In meinem Elternhaus war Lesen ein ungeschriebenes Gesetz. Mein Vater, der Lehrer, besaß einen Bücherschrank, der voll von Büchern war. Und er las, er las sehr viel. Besonders als er schon in Pension war, ging er immer mit einem Buch ins Bett. In seinem Nachlass habe ich ein Heft gefunden, in dem er alle seine gelesenen Bücher auflistete: Titel, Name des Autors, Seitenanzahl, gelesen von wann bis wann. Besonders gern las er die russischen Dichter wie Tolstoi und Dostojewski, sehr dicke Wälzer wie *Krieg und Frieden*, den mein Vater in wenigen Nächten verschlang. Ich habe nur *Schuld und Sühne* geschafft.
Ich besuchte eine Höhere Schule in Wien-Döbling. Es gab eine Bibliothek. Ich lieh mir Bücher aus für meinen Vater. Da waren sehr umfangreiche Werke dabei. Von nordischen Schriftstellern. 900 Seiten waren keine Seltenheit. Mich schreckte das ab. Aber mein Vater liebte diese Bücher mit ihren ausladenden Schilderungen von Landschaften, schwierigen Familienverhältnissen und tragischen Liebesgeschichten wie *Anna Karenina*. Alle Lektüren, die wir im Deutschunterricht durchnahmen, las er auch: Thomas Mann, Franz Kafka, Max Frisch, Friedrich Dürrenmatt, Georg Büchner, Gerhart Hauptmann, um nur einige zu nennen. Nicht zu vergessen natürlich die Klassiker wie Schiller, Goethe und Grillparzer.

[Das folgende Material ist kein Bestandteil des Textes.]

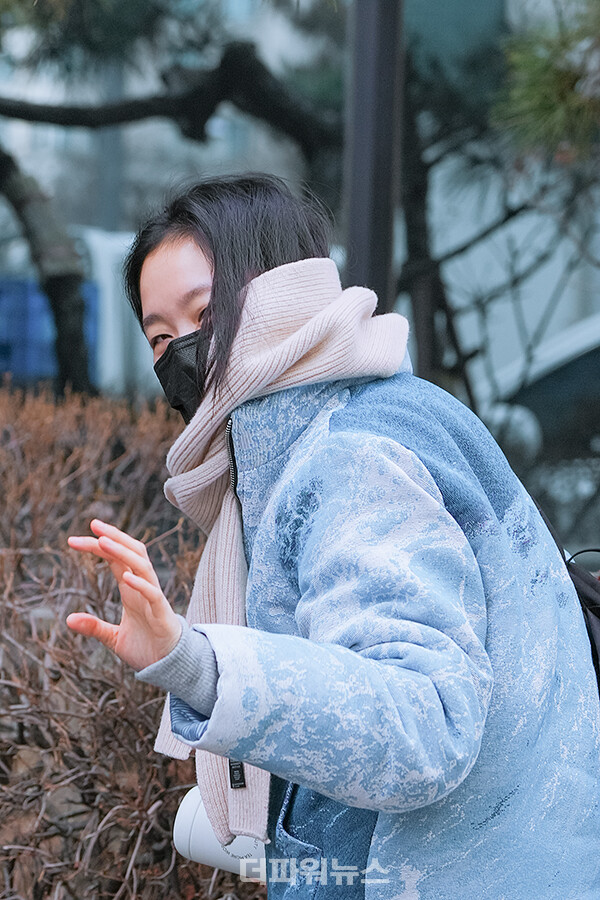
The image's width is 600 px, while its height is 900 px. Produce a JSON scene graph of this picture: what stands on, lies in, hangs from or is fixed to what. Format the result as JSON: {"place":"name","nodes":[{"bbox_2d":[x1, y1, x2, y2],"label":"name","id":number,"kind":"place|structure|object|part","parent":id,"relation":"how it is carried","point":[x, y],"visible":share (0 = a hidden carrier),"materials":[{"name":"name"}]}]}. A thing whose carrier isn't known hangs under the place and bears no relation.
{"place":"outdoors","nodes":[
{"label":"outdoors","id":0,"kind":"place"},
{"bbox_2d":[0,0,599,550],"label":"building","id":1,"kind":"structure","parent":0,"point":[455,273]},
{"label":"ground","id":2,"kind":"structure","parent":0},
{"bbox_2d":[1,275,99,388],"label":"blue container","id":3,"kind":"object","parent":2,"relation":"on","point":[4,370],"visible":0.5,"materials":[{"name":"blue plastic"}]},
{"bbox_2d":[73,226,158,397],"label":"white vehicle","id":4,"kind":"object","parent":2,"relation":"on","point":[109,284],"visible":0.3,"materials":[{"name":"white"}]},
{"bbox_2d":[0,382,264,899],"label":"hedge","id":5,"kind":"object","parent":2,"relation":"on","point":[65,457],"visible":0.74,"materials":[{"name":"brown plant"}]},
{"bbox_2d":[0,0,344,399],"label":"pine tree","id":6,"kind":"object","parent":2,"relation":"on","point":[65,289],"visible":0.92,"materials":[{"name":"plant"}]},
{"label":"tree trunk","id":7,"kind":"part","parent":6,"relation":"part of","materials":[{"name":"wood"}]},
{"bbox_2d":[65,172,599,899],"label":"woman","id":8,"kind":"object","parent":2,"relation":"on","point":[198,280],"visible":0.98},
{"bbox_2d":[172,785,267,881],"label":"white container","id":9,"kind":"object","parent":8,"relation":"in","point":[198,811],"visible":0.43,"materials":[{"name":"white"}]},
{"bbox_2d":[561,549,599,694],"label":"backpack","id":10,"kind":"object","parent":8,"relation":"on","point":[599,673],"visible":0.24,"materials":[{"name":"black fabric"}]},
{"bbox_2d":[342,0,404,309],"label":"pole","id":11,"kind":"object","parent":2,"relation":"on","point":[375,219],"visible":0.58,"materials":[{"name":"metal"}]},
{"bbox_2d":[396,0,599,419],"label":"tree","id":12,"kind":"object","parent":2,"relation":"on","point":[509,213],"visible":0.67,"materials":[{"name":"plant"}]},
{"bbox_2d":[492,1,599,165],"label":"pine branch","id":13,"kind":"object","parent":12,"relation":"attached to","point":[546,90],"visible":0.98,"materials":[{"name":"wood"}]},
{"bbox_2d":[477,313,599,546],"label":"car","id":14,"kind":"object","parent":2,"relation":"on","point":[585,360],"visible":0.52,"materials":[{"name":"metal"}]}
]}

Meine Lesebegeisterung hielt sich in Grenzen. Am liebsten las ich in der Volksschule. Gleich nachdem ich lesen konnte, borgte ich mir in der Schulbibliothek ein Buch nach dem anderen aus und genoss meine Leseerlebnisse. Zu Weihnachten bekam ich immer Bücher geschenkt. Ich erinnere mich an *Die Hochreiter Kinder*, von dem es mehrere Bände gab. Auch die vielen Bände von *Der Trotzkopf* verschafften mir schöne Leseerlebnisse.
In der 4. Hauptschulklasse mussten wir ein Lesetagebuch führen. Das Lesen bekam etwas leicht Zwanghaftes. Ich suchte mir eher schmale Werke aus wie zum Beispiel *Der alte Mann und das Meer* von Hemingway. Später, in der Höheren Schule war Lesen ein fester Bestandteil im Deutschunterricht. Da quälte ich mich schon immer wieder durch eine für mich langweilige Lektüre hindurch.

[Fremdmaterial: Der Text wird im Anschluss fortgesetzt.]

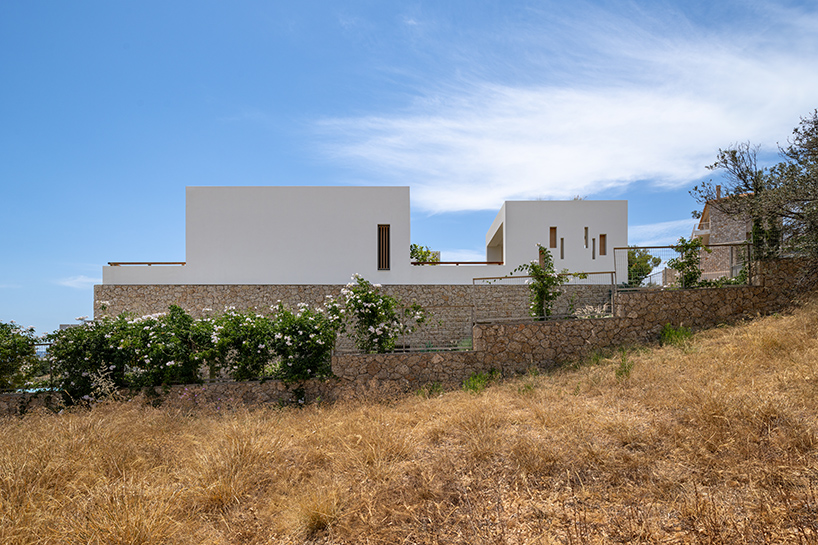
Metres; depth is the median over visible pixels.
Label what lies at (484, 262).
railing
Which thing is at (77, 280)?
cloud
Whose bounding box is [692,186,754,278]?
stone house
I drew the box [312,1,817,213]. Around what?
cloud
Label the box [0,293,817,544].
dry grass field
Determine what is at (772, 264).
stone wall
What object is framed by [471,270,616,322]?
metal railing
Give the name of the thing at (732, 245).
metal fence
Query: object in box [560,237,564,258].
narrow window
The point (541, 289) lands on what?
climbing plant
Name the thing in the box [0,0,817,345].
sky
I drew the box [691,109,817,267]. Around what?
tree
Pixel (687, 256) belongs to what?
climbing plant
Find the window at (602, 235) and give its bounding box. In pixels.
[599,234,606,255]
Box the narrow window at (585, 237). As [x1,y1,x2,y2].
[584,226,588,246]
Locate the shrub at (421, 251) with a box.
[410,244,440,263]
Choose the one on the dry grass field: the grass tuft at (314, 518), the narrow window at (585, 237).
the grass tuft at (314, 518)
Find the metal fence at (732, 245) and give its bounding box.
[612,243,752,289]
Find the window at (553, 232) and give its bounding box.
[549,227,556,247]
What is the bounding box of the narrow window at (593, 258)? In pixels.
[591,238,595,258]
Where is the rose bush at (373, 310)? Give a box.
[326,274,427,353]
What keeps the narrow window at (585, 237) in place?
in the white house
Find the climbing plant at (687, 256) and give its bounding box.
[666,237,705,288]
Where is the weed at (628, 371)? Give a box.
[614,350,633,378]
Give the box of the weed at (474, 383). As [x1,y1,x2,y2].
[461,370,494,392]
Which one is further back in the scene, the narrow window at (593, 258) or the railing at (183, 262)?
the narrow window at (593, 258)
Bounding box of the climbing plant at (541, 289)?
[518,247,564,319]
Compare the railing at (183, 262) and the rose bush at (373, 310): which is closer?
the rose bush at (373, 310)
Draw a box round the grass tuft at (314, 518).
[286,488,341,535]
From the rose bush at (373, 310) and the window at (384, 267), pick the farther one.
the window at (384, 267)
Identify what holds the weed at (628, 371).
on the dry grass field
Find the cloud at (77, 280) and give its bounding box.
[55,275,96,288]
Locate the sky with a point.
(202, 97)
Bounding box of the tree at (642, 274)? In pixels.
[627,248,661,286]
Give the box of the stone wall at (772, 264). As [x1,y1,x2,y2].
[4,258,816,413]
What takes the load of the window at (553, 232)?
in the white house
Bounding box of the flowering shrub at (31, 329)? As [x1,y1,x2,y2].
[0,321,40,391]
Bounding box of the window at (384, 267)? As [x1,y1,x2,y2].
[377,224,389,269]
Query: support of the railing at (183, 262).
on the white house
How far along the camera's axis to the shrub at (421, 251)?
26.64 m
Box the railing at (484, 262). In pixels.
[410,261,503,265]
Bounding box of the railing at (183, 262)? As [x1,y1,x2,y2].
[108,261,186,265]
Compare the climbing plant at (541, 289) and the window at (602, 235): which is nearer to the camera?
the climbing plant at (541, 289)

Trotzdem war meine Liebe zu Büchern ungebrochen.
Als ich dann Germanistik studierte, musste ich lesen, lesen, lesen … Ich entwickelte Konzentrationsstörungen, hatte manchmal das Gefühl, das Gelesene nicht in mich aufnehmen zu können, spürte eine innere Sperre, die mir Angst machte. Ich las trotzdem weiter. Die Pflichtlektüre eher quälend, aber die andere, frei gewählte Lektüre schon mit etwas Begeisterung. Als Studentin war feministische Literatur das absolute Highlight.

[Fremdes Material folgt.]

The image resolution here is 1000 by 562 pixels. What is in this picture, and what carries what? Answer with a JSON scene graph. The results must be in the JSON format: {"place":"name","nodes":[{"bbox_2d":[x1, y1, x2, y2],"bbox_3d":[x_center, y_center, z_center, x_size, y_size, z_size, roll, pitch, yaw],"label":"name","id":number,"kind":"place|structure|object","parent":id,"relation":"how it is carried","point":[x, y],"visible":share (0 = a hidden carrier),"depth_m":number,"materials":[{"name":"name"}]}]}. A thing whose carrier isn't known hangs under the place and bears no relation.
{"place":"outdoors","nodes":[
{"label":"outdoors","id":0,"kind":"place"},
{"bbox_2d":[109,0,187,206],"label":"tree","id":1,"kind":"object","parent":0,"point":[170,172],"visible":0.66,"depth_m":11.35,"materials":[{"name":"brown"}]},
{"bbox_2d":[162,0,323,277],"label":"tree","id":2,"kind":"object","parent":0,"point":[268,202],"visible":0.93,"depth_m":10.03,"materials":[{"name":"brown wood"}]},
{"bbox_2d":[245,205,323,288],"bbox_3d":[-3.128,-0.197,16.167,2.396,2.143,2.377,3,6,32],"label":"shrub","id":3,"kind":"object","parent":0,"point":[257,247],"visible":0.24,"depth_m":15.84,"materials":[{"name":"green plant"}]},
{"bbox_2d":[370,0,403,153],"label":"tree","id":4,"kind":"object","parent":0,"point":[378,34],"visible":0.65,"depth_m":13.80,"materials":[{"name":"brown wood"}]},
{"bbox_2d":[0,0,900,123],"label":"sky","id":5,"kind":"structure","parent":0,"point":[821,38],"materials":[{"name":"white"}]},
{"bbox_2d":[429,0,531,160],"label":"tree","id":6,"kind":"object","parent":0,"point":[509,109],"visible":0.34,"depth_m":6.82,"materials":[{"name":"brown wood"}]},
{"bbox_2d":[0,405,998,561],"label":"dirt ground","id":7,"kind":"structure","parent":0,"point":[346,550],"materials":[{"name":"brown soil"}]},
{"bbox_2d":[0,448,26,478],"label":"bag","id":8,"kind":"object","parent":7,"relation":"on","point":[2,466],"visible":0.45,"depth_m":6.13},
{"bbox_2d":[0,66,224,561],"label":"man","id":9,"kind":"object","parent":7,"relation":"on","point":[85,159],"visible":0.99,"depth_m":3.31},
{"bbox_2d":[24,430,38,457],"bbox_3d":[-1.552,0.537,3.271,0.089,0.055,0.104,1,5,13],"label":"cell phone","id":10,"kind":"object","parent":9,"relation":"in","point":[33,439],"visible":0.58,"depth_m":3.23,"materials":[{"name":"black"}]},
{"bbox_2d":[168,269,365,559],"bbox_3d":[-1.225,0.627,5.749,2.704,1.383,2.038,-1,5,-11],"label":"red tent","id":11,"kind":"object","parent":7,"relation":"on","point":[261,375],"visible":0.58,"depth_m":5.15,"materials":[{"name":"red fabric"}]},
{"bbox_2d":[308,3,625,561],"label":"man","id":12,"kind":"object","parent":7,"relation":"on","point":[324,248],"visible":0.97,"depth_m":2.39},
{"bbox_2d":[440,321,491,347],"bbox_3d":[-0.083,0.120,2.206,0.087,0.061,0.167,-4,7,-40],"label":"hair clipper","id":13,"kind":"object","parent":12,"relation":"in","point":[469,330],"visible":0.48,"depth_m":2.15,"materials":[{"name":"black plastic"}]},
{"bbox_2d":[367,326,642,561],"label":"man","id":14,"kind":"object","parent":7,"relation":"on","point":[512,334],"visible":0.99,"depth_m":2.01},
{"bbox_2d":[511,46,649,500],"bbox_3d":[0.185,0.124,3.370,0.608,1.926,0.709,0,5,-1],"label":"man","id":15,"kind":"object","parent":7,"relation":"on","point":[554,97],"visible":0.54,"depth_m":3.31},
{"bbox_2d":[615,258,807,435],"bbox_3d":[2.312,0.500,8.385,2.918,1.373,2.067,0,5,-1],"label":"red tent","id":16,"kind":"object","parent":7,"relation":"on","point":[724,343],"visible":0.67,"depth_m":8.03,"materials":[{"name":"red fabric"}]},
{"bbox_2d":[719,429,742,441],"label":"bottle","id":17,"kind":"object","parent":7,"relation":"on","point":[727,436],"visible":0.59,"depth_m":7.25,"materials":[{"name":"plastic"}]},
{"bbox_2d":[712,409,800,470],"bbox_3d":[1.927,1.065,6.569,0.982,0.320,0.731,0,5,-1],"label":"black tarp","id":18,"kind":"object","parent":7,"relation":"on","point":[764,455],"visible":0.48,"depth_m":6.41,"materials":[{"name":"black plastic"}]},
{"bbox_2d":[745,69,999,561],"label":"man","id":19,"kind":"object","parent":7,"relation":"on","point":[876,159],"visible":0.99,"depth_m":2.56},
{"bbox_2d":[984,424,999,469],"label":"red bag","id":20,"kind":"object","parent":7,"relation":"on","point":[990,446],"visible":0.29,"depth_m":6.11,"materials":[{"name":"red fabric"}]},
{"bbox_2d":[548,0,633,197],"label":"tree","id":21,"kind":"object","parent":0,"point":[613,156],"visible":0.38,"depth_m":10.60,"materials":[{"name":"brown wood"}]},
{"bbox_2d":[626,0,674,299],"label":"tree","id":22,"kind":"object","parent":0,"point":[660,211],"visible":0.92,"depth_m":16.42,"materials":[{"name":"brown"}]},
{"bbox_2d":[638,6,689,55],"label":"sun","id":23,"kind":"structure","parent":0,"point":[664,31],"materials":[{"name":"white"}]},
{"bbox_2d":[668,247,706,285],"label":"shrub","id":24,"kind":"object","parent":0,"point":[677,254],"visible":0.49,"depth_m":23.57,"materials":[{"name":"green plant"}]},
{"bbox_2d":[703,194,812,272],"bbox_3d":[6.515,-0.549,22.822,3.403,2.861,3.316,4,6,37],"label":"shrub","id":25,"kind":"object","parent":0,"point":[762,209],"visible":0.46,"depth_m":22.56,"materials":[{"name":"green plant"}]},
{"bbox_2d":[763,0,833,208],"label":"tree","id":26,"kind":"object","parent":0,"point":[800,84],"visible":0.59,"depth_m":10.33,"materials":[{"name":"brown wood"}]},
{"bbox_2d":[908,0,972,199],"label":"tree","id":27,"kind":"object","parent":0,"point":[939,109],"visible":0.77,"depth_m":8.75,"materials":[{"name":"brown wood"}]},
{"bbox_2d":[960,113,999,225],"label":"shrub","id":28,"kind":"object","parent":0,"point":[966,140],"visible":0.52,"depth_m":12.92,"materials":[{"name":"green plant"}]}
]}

Ich machte in Germanistik meinen Abschluss. Eine Leseliste von 200 Werken, aufgeteilt auf alle Epochen der Literaturgeschichte, musste ich erstellen. Ich las nicht alle Werke vollständig, manche nur in Auszügen und Zusammenfassungen, eine Strategie, die sich bewährt hat, denn ich schaffte meinen Abschluss mit gutem Erfolg. Danach las ich mal mehr, mal weniger. Eine absolut lese-freie Zeit hatte ich wohl noch nie.